Он ощутил это тело в своих объятиях. Она прижалась к нему, и ему почудилось, словно тысячи рук обвились вокруг него, охватили и понесли. Их больше ничто не разделяло, они находились совсем вплотную друг к другу. Они ощущали уже не возбуждение первых дней, а медленное непрерывное нарастание, которое оглушало и захлестывало все — слова, границы, горизонт и, наконец, их самих…
Гребер поднял голову. Он словно возвращался издалека. Прислушался. Он не помнил, долго ли отсутствовал. Снаружи все было тихо. Он решил, что это ему только кажется, и продолжал лежать, напрягая слух. Но ничего не услышал, ничего, ни взрывов, ни пальбы зениток. Он закрыл глаза и опять погрузился в небытие. Потом проснулся окончательно.
— Самолеты не прилетели, Элизабет, — сказал он.
— Нет, прилетели, — пробормотала она.
Они лежали рядом. Гребер видел одеяло на полу и зеркало, и раскрытое окно. Ему казалось, что эта ночь будет продолжаться бесконечно; вдруг он почувствовал, как время снова начало пульсировать в тишине. Усики дикого винограда опять закачались на ветру, их тени скользили в зеркале, где-то далеко опять начался шум. Он посмотрел на Элизабет. Веки у нее сомкнуты, губы полуоткрыты, и она дышит глубоко и ровно. Она еще не вернулась. А он — уже вернулся. Мысли снова возникали в его мозгу. Она всегда отсутствовала дольше. «Если бы я тоже мог, — думал он, — так растворяться, полностью и надолго». Он в этом ей завидовал, за это любил ее, и это его слегка пугало. Она находилась где-то там, куда он не мог последовать за ней, а если и мог, то лишь ненадолго. Вероятно, это его и пугало. Он вдруг почувствовал, что одинок и в чем-то ей уступает.
Элизабет открыла глаза.
— А куда же делись самолеты?
— Не знаю.
Она откинула волосы.
— Я хочу есть.
— Я тоже. У нас много всякой снеди.
Гребер встал и вынул консервы, которые прихватил в погребе Биндинга.

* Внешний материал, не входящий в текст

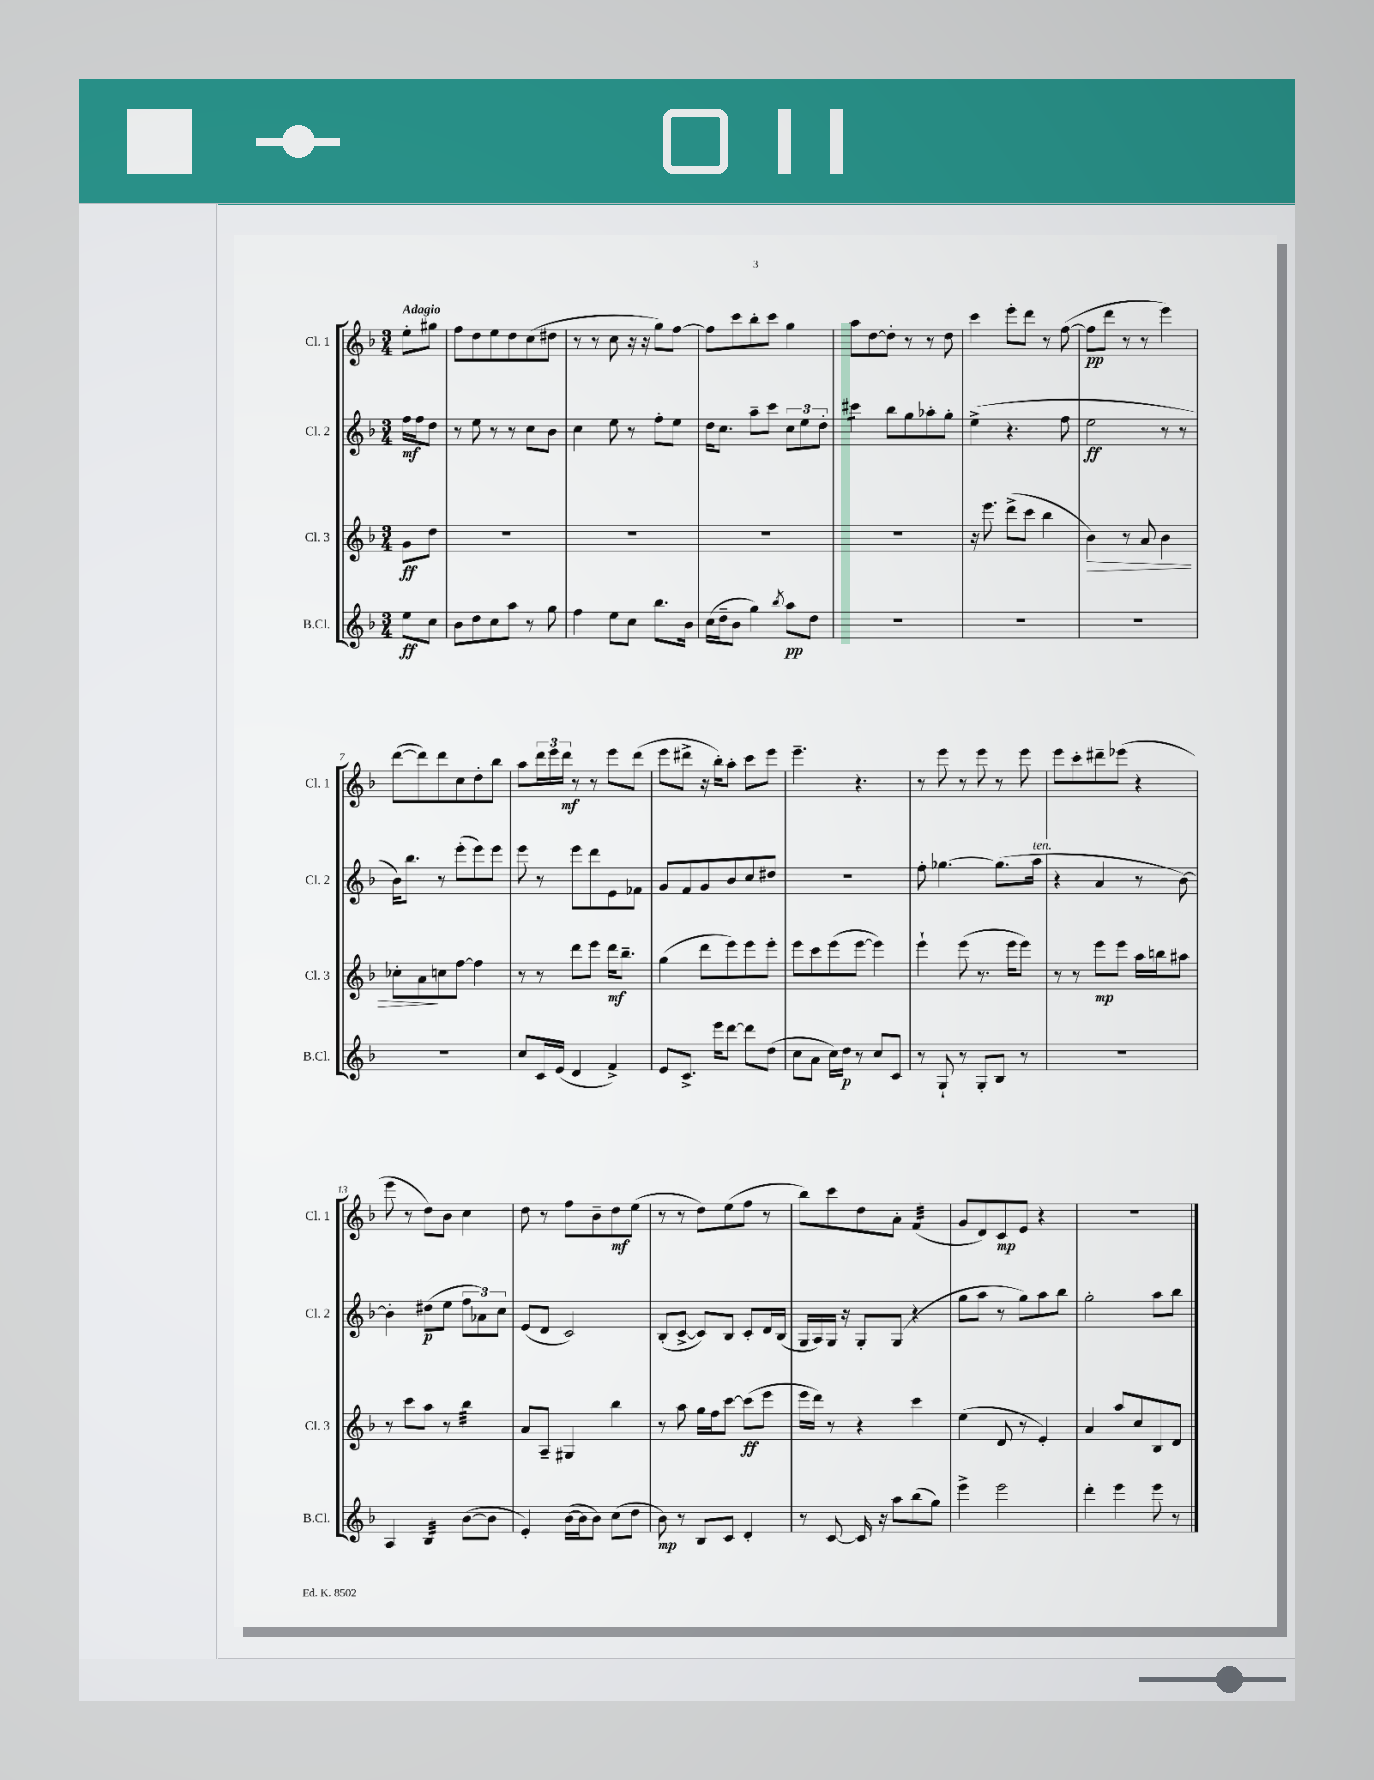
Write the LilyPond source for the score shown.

<<
\new StaffGroup <<
\new Staff = "s0" \with { instrumentName = "Cl. 1" shortInstrumentName = "Cl. 1" } {
    \clef treble \key f \major \numericTimeSignature \time 3/4 \partial 4 \tempo "Adagio"
    e''8-. gis''8 |
    f''8 d''8 e''8 d''8 c''8( dis''8 |
    r8 r8 c''8 r16 r16 g''8) f''8~ |
    f''8 c'''8 bes''8-. c'''8 g''4 |
    a''8 d''8~ d''8-. r8 r8 d''8 |
    c'''4 e'''8-. d'''8 r8 f''8~( |
    f''8\pp d'''8 r8 r8 e'''4) |
    d'''8~( d'''8) d'''8 c''8 d''8-. bes''8 |
    a''8 \tuplet 3/2 { d'''16 e'''16 d'''16\mf } r8 r8 e'''8 d'''8( |
    e'''8 dis'''8-> r16 bes''16-.) a''8-. c'''8 e'''8 |
    e'''4.-- r4. |
    r8 e'''8 r8 e'''8 r8 e'''8 |
    e'''8 c'''8-. dis'''8-- ees'''8( r4 |
    e'''8 r8 d''8) bes'8 c''4 |
    d''8 r8 f''8 bes'8-- d''8\mf e''8( |
    r8 r8 d''8) e''8( f''8 r8 |
    bes''8) c'''8 d''8 a'8-. f'4:32( |
    g'8 d'8) c'8\mp e'8 r4 |
    R2. \bar "|." |
}
\new Staff = "s1" \with { instrumentName = "Cl. 2" shortInstrumentName = "Cl. 2" } {
    \clef treble \key f \major \numericTimeSignature \time 3/4 \partial 4
    f''16\mf f''16 d''8 |
    r8 e''8 r8 r8 c''8 bes'8 |
    c''4 e''8 r8 f''8-. e''8 |
    d''16 c''8. a''8-- c'''8 \tuplet 3/2 { c''8 e''8 d''8-. } |
    cis'''4:8 bes''8 g''8 aes''8-. g''8-. |
    e''4->( r4. f''8 |
    e''2\ff r8 r8 |
    bes'16) bes''8. r8 e'''8-.( e'''8) e'''8 |
    e'''8 r8 e'''8 d'''8 e'8 fes'8 |
    g'8 f'8 g'8 bes'8 c''8 dis''8 |
    R2. |
    f''8-. ges''4.~ ges''8.( a''16^\markup { \italic "ten." } |
    r4 a'4 r8 bes'8~) |
    bes'4-. dis''8\p( e''8 \tuplet 3/2 { f''8 aes'8) c''8 } |
    e'8( d'8 c'2) |
    bes8-.( c'8~-> c'8) bes8 c'8-. d'16 bes16( |
    g16 a16) g16 r16 g8-. g8( r4 |
    g''8 a''8 r8 g''8) a''8 bes''8 |
    g''2-. a''8 bes''8 \bar "|." |
}
\new Staff = "s2" \with { instrumentName = "Cl. 3" shortInstrumentName = "Cl. 3" } {
    \clef treble \key f \major \numericTimeSignature \time 3/4 \partial 4
    g'8\ff d''8 |
    R2. |
    R2. |
    R2. |
    R2. |
    r16 e'''8. d'''8->( c'''8 bes''4 |
    bes'4\>) r8 a'8 bes'4 |
    ces''8-. a'8\! c''8 f''8~ f''4 |
    r8 r8 d'''8 e'''8 d'''16\mf bes''8.-- |
    g''4( d'''8 e'''8) e'''8 e'''8-. |
    e'''8 c'''8 e'''8( e'''8~ e'''4) |
    e'''4-! e'''8( r8. e'''16 e'''8) |
    r8 r8 e'''8\mp e'''8 a''16 b''16 ais''8 |
    r8 c'''8 a''8 r8 bes''4:32 |
    a'8 a8-- gis4 bes''4 |
    r8 a''8 g''16 f''16 c'''8~ c'''8\ff( e'''8 |
    e'''16 d'''16) r8 r4 c'''4 |
    e''4( d'8 r8 e'4-.) |
    a'4 a''8 c''8 bes8 d'8 \bar "|." |
}
\new Staff = "s3" \with { instrumentName = "B.Cl." shortInstrumentName = "B.Cl." } {
    \clef treble \key f \major \numericTimeSignature \time 3/4 \partial 4
    e''8\ff c''8 |
    bes'8 d''8 c''8 a''8 r8 g''8 |
    f''4 e''8 c''8 bes''8. bes'16 |
    c''16( d''16-- bes'8 g''4) \acciaccatura { bes''8 } a''8\pp d''8 |
    R2. |
    R2. |
    R2. |
    R2. |
    c''8 c'16 e'16( d'4 f'4->) |
    e'8 c'8.-> e'''16 d'''8~ d'''8 d''8( |
    c''8 a'8 c''16) d''16\p r8 c''8 c'8 |
    r8 g8-! r8 g8-. bes8 r8 |
    R2. |
    a4 bes4:32 bes'8~( bes'8 |
    e'4-.) bes'16~( bes'16 bes'8) c''8( d''8 |
    bes'8\mp) r8 bes8 c'8 d'4-. |
    r8 c'8~ c'16 r16 a''8 bes''8( g''8) |
    e'''4-> e'''2 |
    d'''4-. e'''4 e'''8 r8 \bar "|." |
}
>>
>>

— Вот курица, телятина и даже заяц, а на сладкое компот.
— Давай попробуем зайца и компот.
Гребер открыл банки. Ему нравилось, что Элизабет не помогает ему, а лежит и ждет. Он терпеть не мог женщин, которые, еще овеянные тайной и темнотой, тут же преображаются в хлопотливых домашних хозяек.
— Мне каждый раз стыдно, когда я вижу, сколько я нахватал у Альфонса, — заметил он. — Ведь я вел себя по отношению к нему по-свински.
— Зато он наверняка по-свински вел себя по отношению еще к кому-то. Вы квиты. Ты был на его похоронах?